Suddenly it feels very like 1991 again. Imagine that the 49ers and Joe Montana has suddenly become human and the newspapers are full of stories about how the high cost of health care is the cause of all the world’s troubles. The NYT is back with an article asking Do Some Pay Too Little for Health Care? So managed care has run its route, gotten clobbered by Lawrence Taylor with a vicious hit in the open field, and coughed up the ball just like Roger Craig in the 1991 NFC championship. The west coast offense led by Kaiser, Pacificare and the rest has run up against the Bucs and Redskins defensive combination of medical power and government intervention, and its tactics have broken down in dis-array.
OK, enough with the hackneyed football analogy. We all now accept that "managed care", which never really made it out of California and was killed by a combination of Wall Street greed and popular discontent, is not the secret to cost control. The old chestnut that has returned, as this week’s flavor of the month, is the issue of what used to be called "first dollar coverage". The argument is essentially that if you charge people to use the relatively cheap services provided by physicians, it’ll prevent them from using those services and save the system money.
I had a similar conversation with another blogger, Medpundit*, last week (and have liberally repeated myself here!). Medpundit’s solution (scroll down a ways), is to make people pay for preventative (and I assume routine) care, and carry catastrophic insurance.

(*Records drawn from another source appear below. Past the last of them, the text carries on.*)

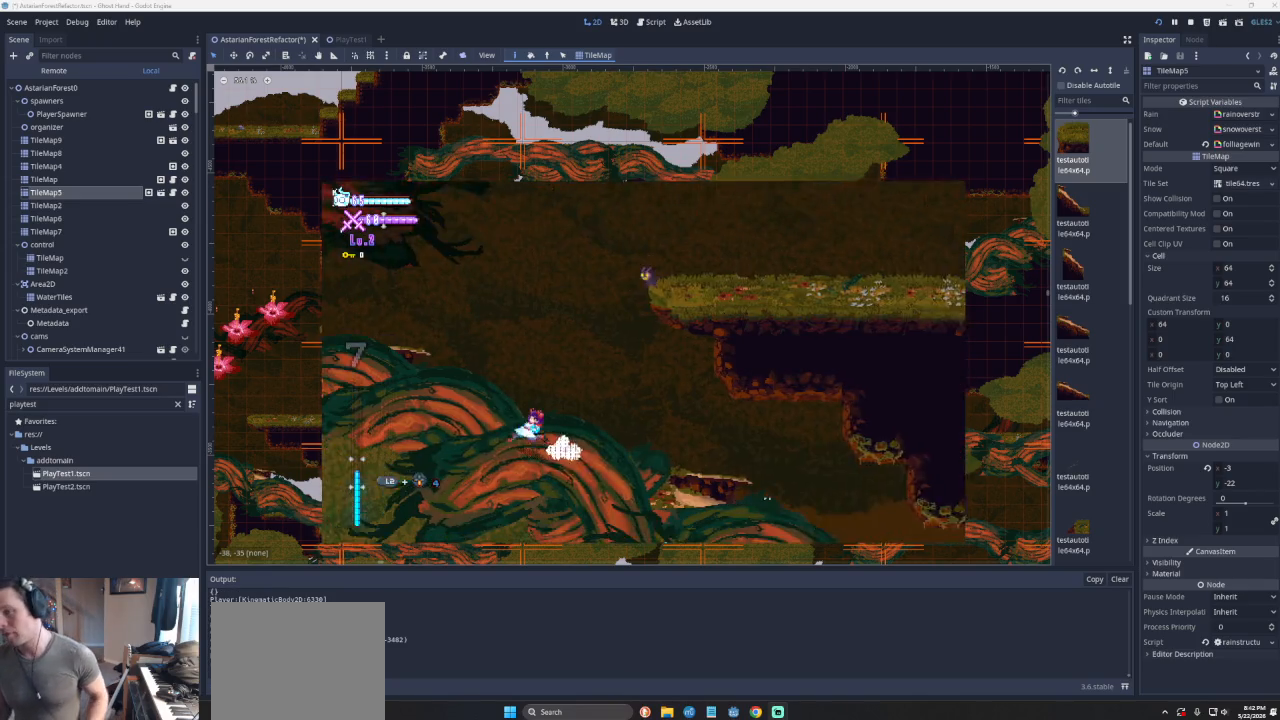
{"buttons": [], "left_stick": "center", "events": [[200, "left_stick", "center"]]}
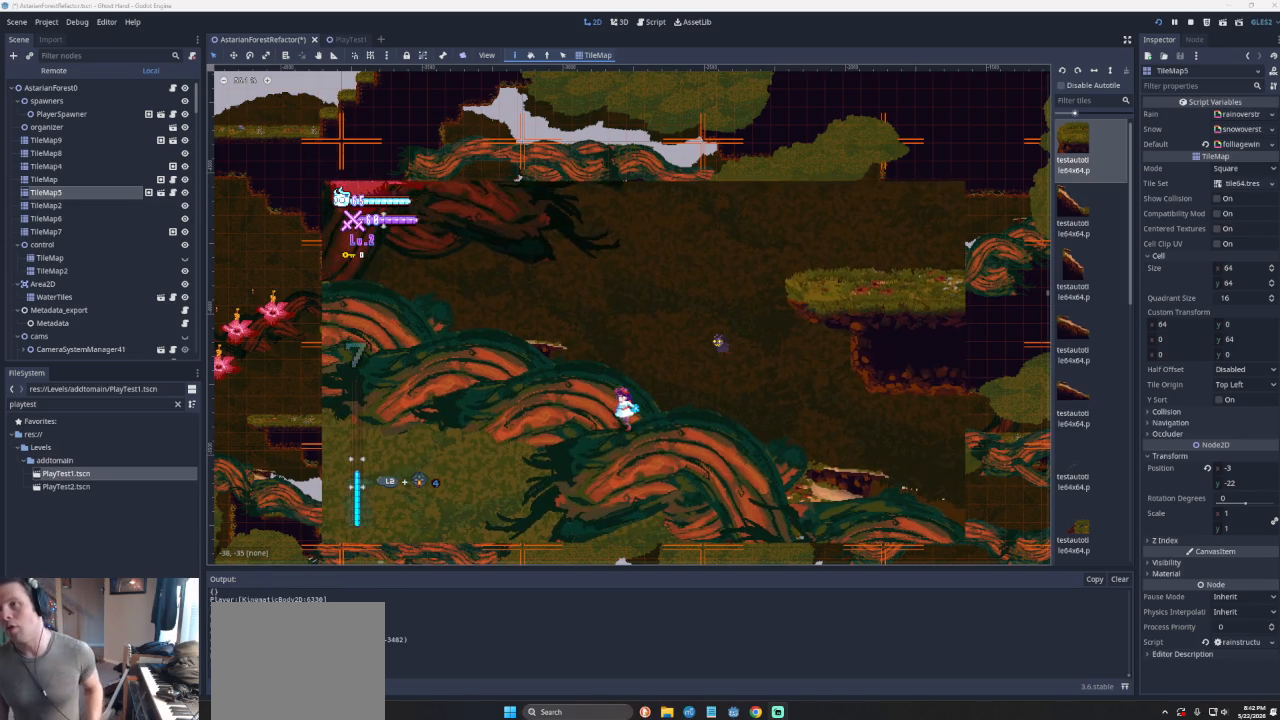
{"buttons": [], "left_stick": "center", "events": []}
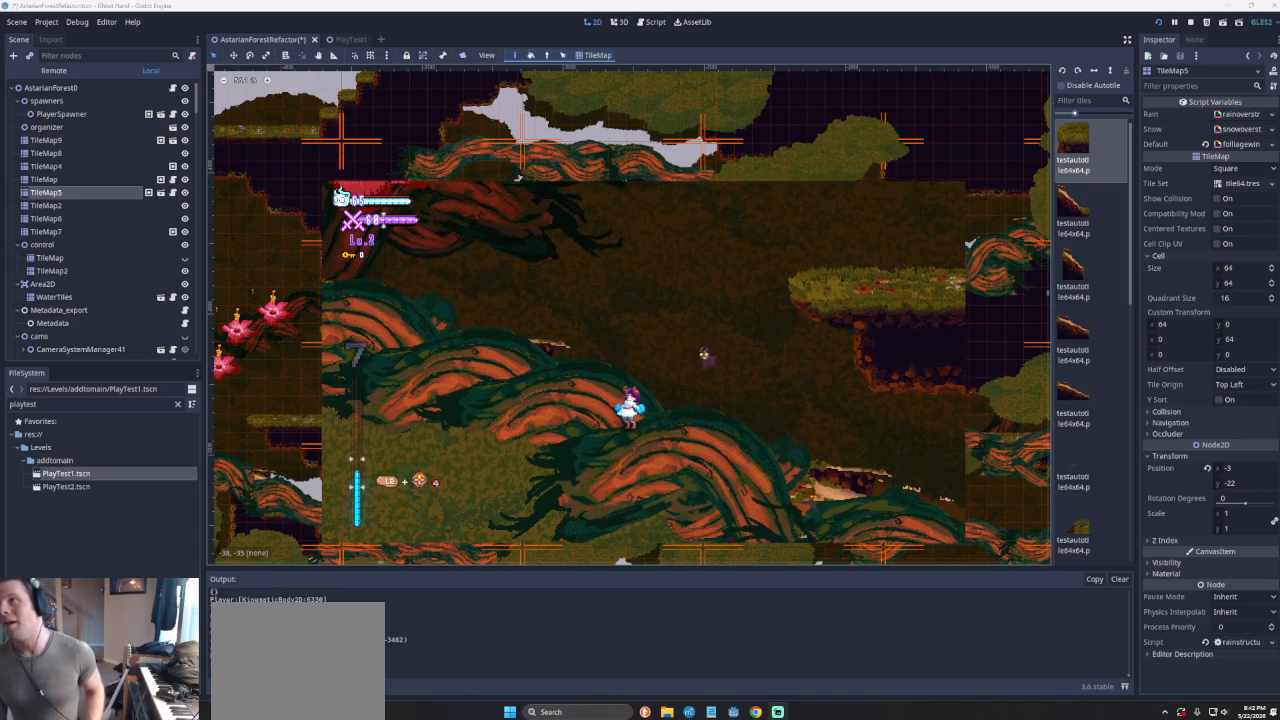
{"buttons": [], "left_stick": "center", "events": []}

Although I have some sympathy with this approach in three-tier drug coverage, and in helping to avoid what economists call moral hazard (i.e. unnecessary use of services because they are free) Canadian economists Bob Evans and Morris Barer have proved to my satisfaction that point of service user fees only really discourage the very poor from seeking care, and are as such discriminatory. But the real point is that although the testing of the healthy that Medpundit sees too much of may be increasing costs, the real money is spent on the care of those who are very sick. The NY Times article and even the normally sage Uwe Rheinhardt, who’s quoted in the article, miss this. But in health care 80% of the money is spent on 20% of the people. Even if you got the other 80% to cut half their use of medical care by charging them for it, you’d only save 10% of the costs. It’s in the 80% of the costs you need to look if you want to save money.

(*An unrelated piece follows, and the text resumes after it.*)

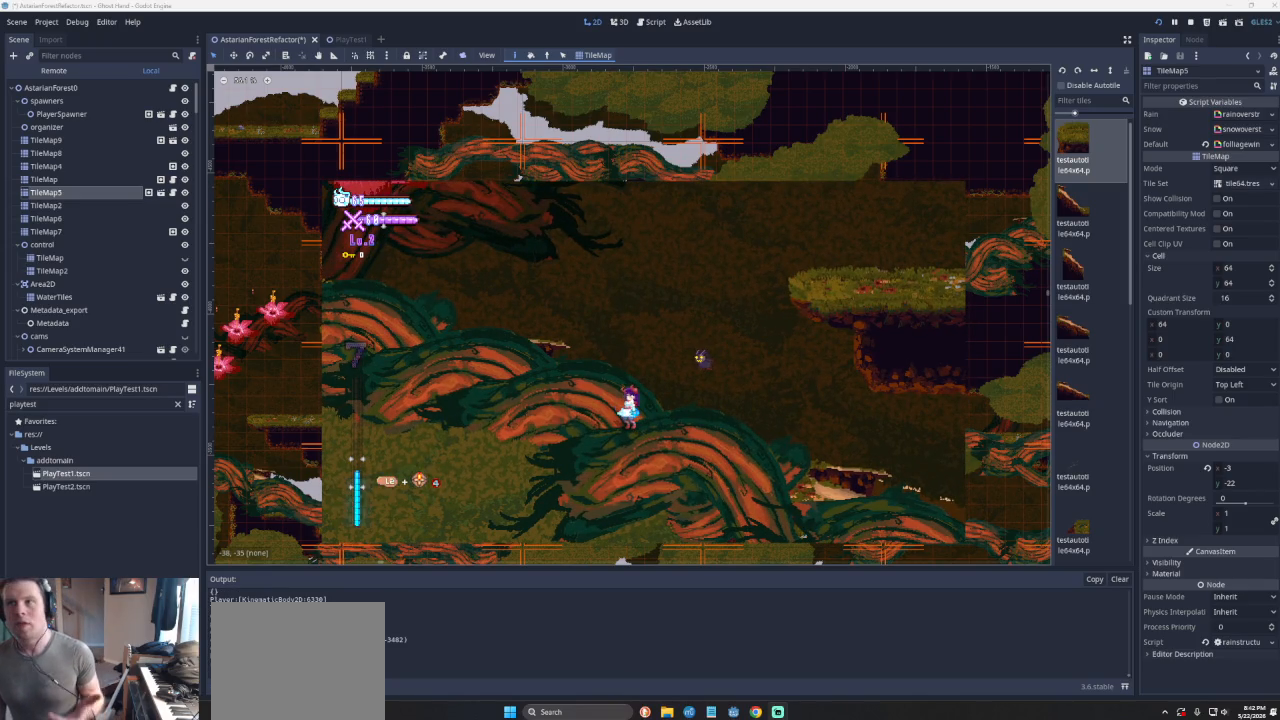
{"buttons": [], "left_stick": "center", "events": []}
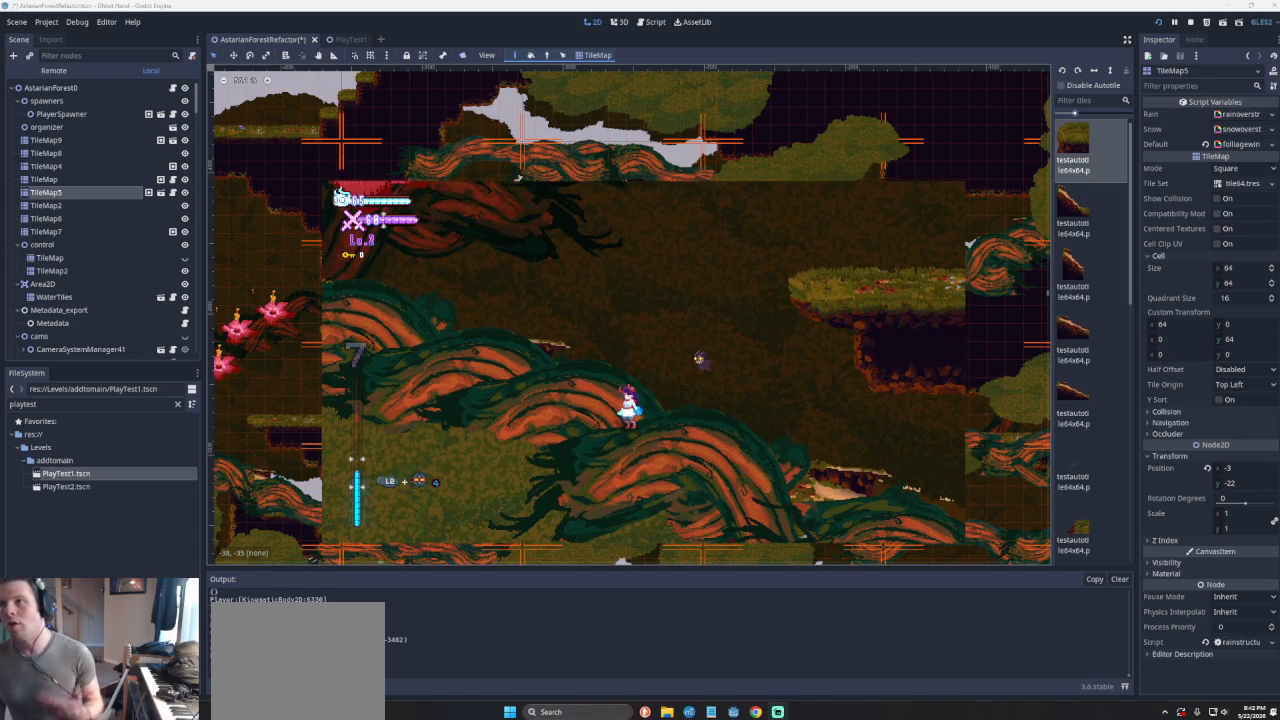
{"buttons": [], "left_stick": "center", "events": []}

Meanwhile, as Harris reported last week, apparently to the surprise of the NY Times, employees want to keep their health benefits rather than take cash in exchange. Just when I didn’t believe that I could say any more about the tax advantages for employees of getting their benefits in health insurance rather than in cash, and the disadvantages of buying insurance in the individual "market", the self same NY Times provides this horrendous story of the complete fraud going on in that individual "market". As if it was needed this provides one more reason for employees to stay huddled in their protective groups. Hence, trying to make employees pay more out of pocket is the only real option for employers, even if it does little to change the overall dismal cost picture.
*Incidentally, this week Medpundit has turned her attention to the problems of Medicare, and added some comments from a rather misguided reader slamming "Hillarycare", which–not that it ever existed– was NOT a central single payer model like Medicare.